═══ Supplied passage
Contributing to a Registered Retirement Savings Plan (RRSP) is one of the most effective ways to reduce income tax in Canada. RRSP contributions are fully deductible, meaning that every dollar you contribute will reduce your taxable income by a dollar. This strategy is particularly beneficial if you're currently in a high tax bracket and expect to be in a lower bracket when you withdraw funds once you retire.
The First Home Savings Account (FHSA) is an excellent tax-saving option for first-time homebuyers. Like an RRSP, FHSA contributions reduce your taxable income dollar for dollar. Unlike RRSPs, withdrawals used to buy your first home are entirely tax-free. Using both the RRSP and FHSA can provide you with significant upfront tax savings and help you build your wealth (and get you into your first home) faster.
Canadian tax planning usually involves making contributions to a Tax-Free Savings Account (TFSA) or Registered Education Savings Plan (RESP). While contributions aren't tax deductible, they still provide considerable tax savings.
With a TFSA, all investment growth (including interest, dividends and capital gains) is tax-free, and withdrawals do not count as taxable income. This shelter from ongoing taxes helps you keep more of your investment income.
══════
═══ Dataset content
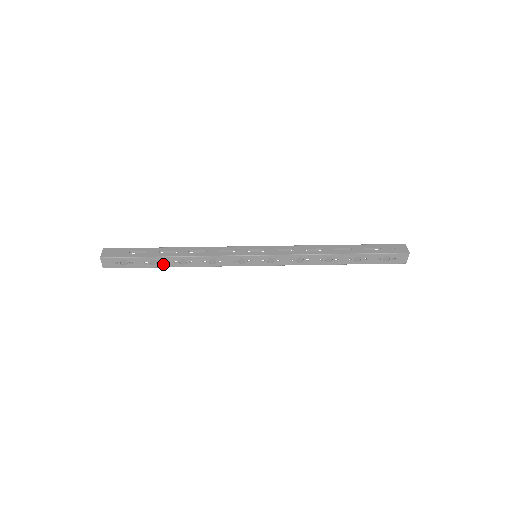
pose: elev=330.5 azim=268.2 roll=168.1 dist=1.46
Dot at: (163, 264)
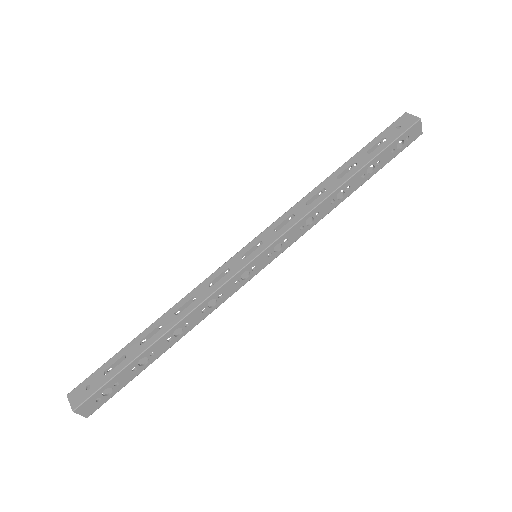
Dot at: (156, 354)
══════
Work to do
1. Answer these from the text on Canadian tax-saving accounts:
(a) How much does each dollar contributed to an RRSP reduce taxable income?
(b) What must FHSA withdrawals be used for to be entirely tax-free?
(c) Which kinds of investment growth in a TFSA does the text list as tax-free?
2. Give the full name of every savings account or plan named in the text on Canadian tax-saving accounts.
3. Continue the text on Canadian tax-saving accounts from its last sentence.
The data has no connection to the text on Canadian tax-saving accounts.

Results by task
1.
(a) By a dollar.
(b) Buying your first home.
(c) Interest, dividends and capital gains.

2.
- Registered Retirement Savings Plan (RRSP)
- First Home Savings Account (FHSA)
- Tax-Free Savings Account (TFSA)
- Registered Education Savings Plan (RESP)

3.
If you have children, an RESP can help build their education fund. Although you can't deduct contributions, the government's Canada Education Savings Grant (CESG) matches 20% of your first $2,500 contribution each year (up to a lifetime maximum of $7,200 in CESG). Investment growth is also tax-free, until your child makes withdrawals, at which point they're likely to be in a very low tax bracket.
Many taxpayers miss out on valuable credits and deductions that, when combined, can considerably reduce income tax in Canada. Frequently missed deductions and credits include:
Claiming every available benefit, such as the Canada Child Benefit (CCB) or GST/HST credit, can also help grow your wealth faster.
As we’ve seen, it makes sense to hold your investments in registered accounts (such as RRSPs, FHSAs, TFSAs and RESPs). However, if you max out these accounts and need to place some investments in non-registered accounts, any income from these assets will be classed as taxable income.
It’s important to know, therefore, which investments to place in your non-registered accounts, given that some investment income gets favourable tax treatment from the CRA. These investments should also align with your risk tolerance level.
Interest income from GICs or bonds is taxed at your full marginal rate, making it the least tax-efficient. It’s wise to hold these investments inside registered accounts.
Capital gains, which occur when you sell investments (such as stocks and mutual funds) at a profit, are only partially taxable (currently 50%). Eligible Canadian dividend payments also get preferred tax treatment. It makes sense therefore to hold assets that are likely to make capital gains and earn dividends in non-registered accounts.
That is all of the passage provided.